Mycroft poured me a glass—a second glass—of his best sherry. It was obvious the tale had given him pause for thought, and he sighed deeply as he sat back in his chair.
“And Mains is at the center of this … conspiracy? You are sure of it?”
“He told us himself that he was the instigator, after an encounter with—whatever it was—in his Scottish home.”

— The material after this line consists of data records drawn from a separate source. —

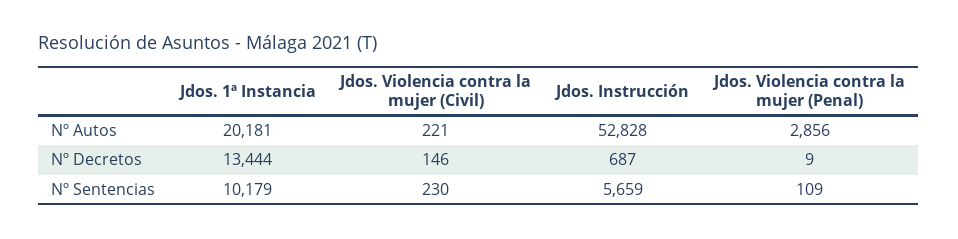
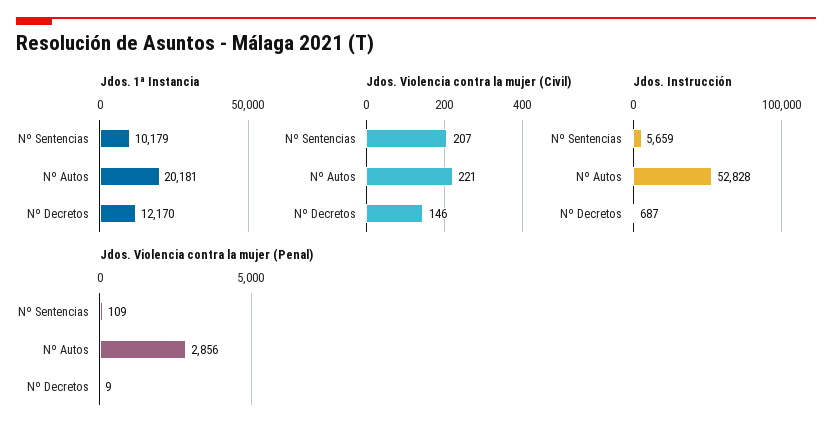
  {
    "Jdos. 1ª Instancia": {
      "Nº Autos": 20181,
-     "Nº Decretos": 13444,
+     "Nº Decretos": 12170,
      "Nº Sentencias": 10179
    },
    "Jdos. Violencia contra la mujer (Civil)": {
      "Nº Autos": 221,
      "Nº Decretos": 146,
-     "Nº Sentencias": 230
+     "Nº Sentencias": 207
    },
    "Jdos. Instrucción": {
      "Nº Autos": 52828,
      "Nº Decretos": 687,
      "Nº Sentencias": 5659
    },
    "Jdos. Violencia contra la mujer (Penal)": {
      "Nº Autos": 2856,
      "Nº Decretos": 9,
      "Nº Sentencias": 109
    }
  }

Mycroft turned to Holmes. “Theories?”
“Several,” Holmes said curtly. “But not enough facts as yet. You should have told me you knew about the sigil. It might have saved time.”
“And you should have told me you had the ring,” Mycroft said. “Let us not quarrel—not tonight. There is work to be done.”
“The defense of the realm is your domain, not mine,” Holmes said, and stood as if to leave.
“And murder is yours,” Mycroft said softly. “I fear there will be many more if you do not help me. Sit down. Let me tell you what I know. And what I surmise. Just let me get something started first.”